Whitby suffered in his later years from failing sight, and employed an amanuensis; otherwise he retained his faculties, including a tenacious memory. He was at church the day before he died; and returning home fainted and died the night following, on 24 March 1726, his eighty-eighth birthday.

==Works==
His major work was a 'Paraphrase and Commentary on the New Testament,' begun in 1688 and published in 1700; last edition, 1822. Philip Doddridge thought it preferable to any other commentary.
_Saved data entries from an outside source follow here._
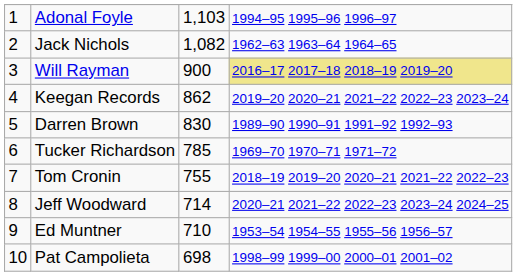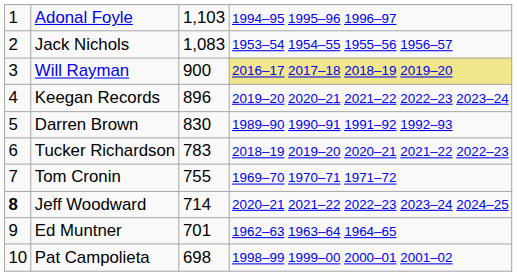Jack Nichols | column 3: 1,082 -> 1,083
Jack Nichols | column 4: 1962–63 1963–64 1964–65 -> 1953–54 1954–55 1955–56 1956–57
Keegan Records | column 3: 862 -> 896
Tucker Richardson | column 3: 785 -> 783
Tucker Richardson | column 4: 1969–70 1970–71 1971–72 -> 2018–19 2019–20 2020–21 2021–22 2022–23
Tom Cronin | column 4: 2018–19 2019–20 2020–21 2021–22 2022–23 -> 1969–70 1970–71 1971–72
Jeff Woodward | column 1: normal -> bold
Ed Muntner | column 3: 710 -> 701
Ed Muntner | column 4: 1953–54 1954–55 1955–56 1956–57 -> 1962–63 1963–64 1964–65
In his commentary he opposes John Tillotson's view of hell torments. Faith he defined as mere assent to Gospel facts as true. In 1710, Whitby challenged the critical works of John Mill and defended Textus Receptus against thirty thousand textual variants in Mill's edition of the New Testament. Of this Examen variantium Lectionum Johannis Milli use was made by Anthony Collins; it was reprinted (Leyden, 1724) by Sigebert Haverkamp.
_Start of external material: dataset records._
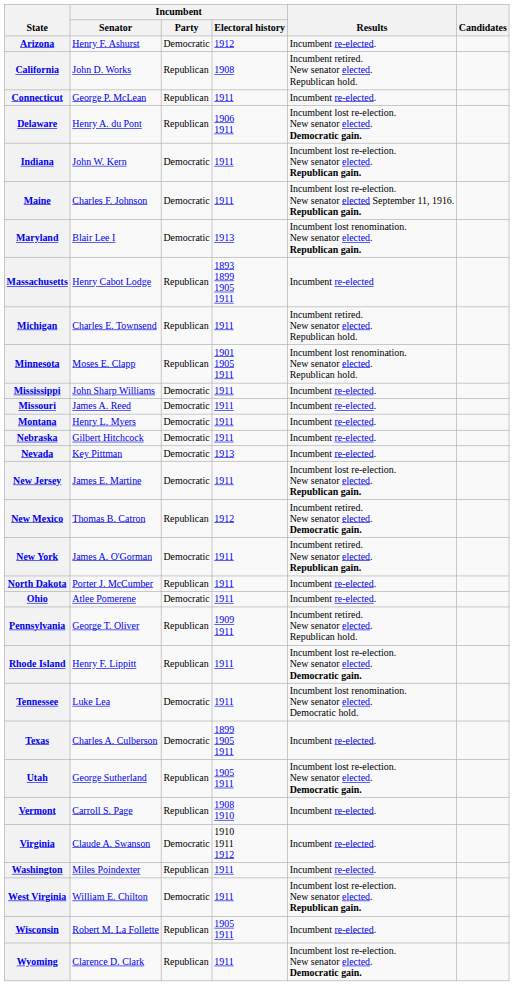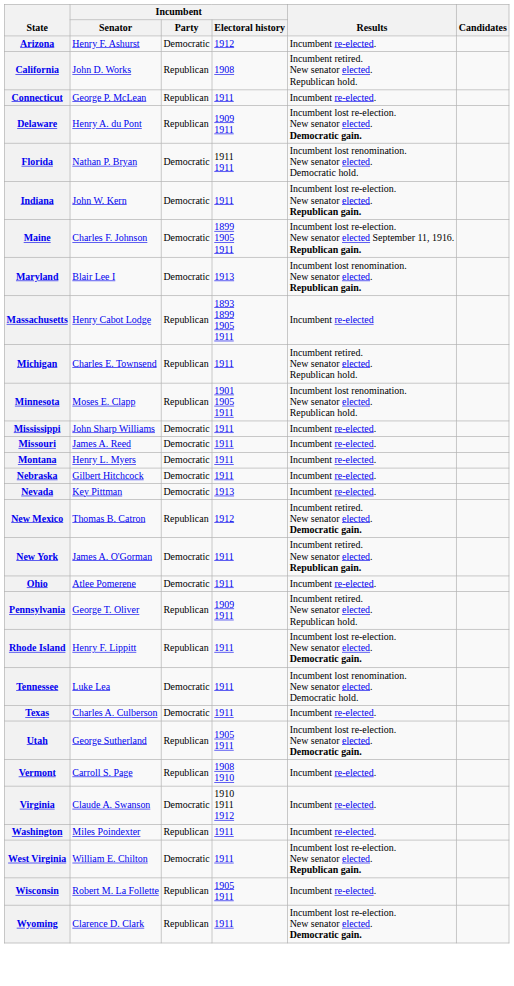Delaware | Incumbent / Electoral history: 1906 1911 -> 1909 1911
+ row: Florida | Nathan P. Bryan | Democratic | 1911 1911 | Incumbent lost renomination. New senator elected. Democratic hold.
Maine | Incumbent / Electoral history: 1911 -> 1899 1905 1911
- row: New Jersey | James E. Martine | Democratic | 1911 | Incumbent lost re-election. New senator elected. Republican gain.
- row: North Dakota | Porter J. McCumber | Republican | 1911 | Incumbent re-elected.
Texas | Incumbent / Electoral history: 1899 1905 1911 -> 1911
During 1710–11 Whitby was engaged in refuting the Calvinistic positions of John Edwards. In 1710 he wrote his Discourse on the Five Points (on the Five Points of Calvinism) which eventually drew Calvinist responses from English Baptist John Gill in his The Cause of God and Truth (1735) and American Congregationalist Jonathan Edwards in his Freedom of the Will (1754).

Whitby is usually ranked as an Arminian. However, his views regarding original sin were not in line with historical Arminianism. In the Bangorian controversy he wrote (1714 and 1718) in defence of Benjamin Hoadly. On the doctrine of our Lord's deity, which he had defended in 1691 and had upheld throughout his New Testament commentary (1703), he was affected by the treatise (1712) of Samuel Clarke, as shown by his later criticisms of George Bull and Daniel Waterland.

A later Latin dissertation (1714) rejects the authority of the fathers as interpreters of Scripture, or as entitled to determine controversies respecting the Trinity. He had been led to this position by his antagonism (1707) to the arguments on which Henry Dodwell the elder based his rejection of the natural immortality of the soul. He made further use of it in criticisms directed (1718) against Bull and (1720–1) Waterland.

The extent of his departure from conventional opinion was not revealed till the posthumous publication in April 1727 of his Last Thoughts, which he calls his 'retractation,' and which 'clearly shows his unitarianism'.

Concerning the Whitby's position in respect of the Roman Catholic Church, he published the 1674 pamphlet A discourse concerning the idolatry of the Church of Rome, which was followed by A treatise in confutation of the Latin service practised and, by the order of the Trent Council, continued in the Church of Rome and also by The fallibility of the Roman Church : demonstrated from the manifest error of the 2d Nicene & Trent councils : which assert that the veneration and honorary worship of images is a tradition primitive and apostolical (London, 1687). At least from 1699 until 1702, Whitby was also a close friend and an epistolary correspondent of John Locke (1632 – 28 October 1704), which a short time before was returned from Netherlands to the Lady Masham's country house in Essex.

==Views on the Millennium==

Whitby is considered by many to have systematised postmillennialism, even if seeds of this millennialist belief were sown long before with persons such as Augustine. Although Whitby may have been an Arminian minister, postmillennialism is now commonly associated with Calvinist and Covenantal churches, specifically Reconstructionist churches.

Clarence Larkin wrote:

"...a new interpretation of the Millennial Reign of Christ was demanded. This interpretation was furnished by the Rev. Daniel Whitby (1638–1726), a clergyman of the Church of England, who claimed that in reading the promises made to the Jews in the Old Testament of their restoration as a nation, and the re-establishment of the Throne of David, he was led to see that these promises were spiritual and applied to the Church. This view he called a 'New Hypothesis.'...
"His 'New Hypothesis' was that by the preaching of the Gospel Mohammedanism would be overthrown, the Jews converted, the Papal Church with the Pope (Antichrist) would be destroyed, and there would follow a 1000 years of righteousness and peace known as the Millennium; at the close of which there would be a short period of Apostasy, ending in the return of Christ."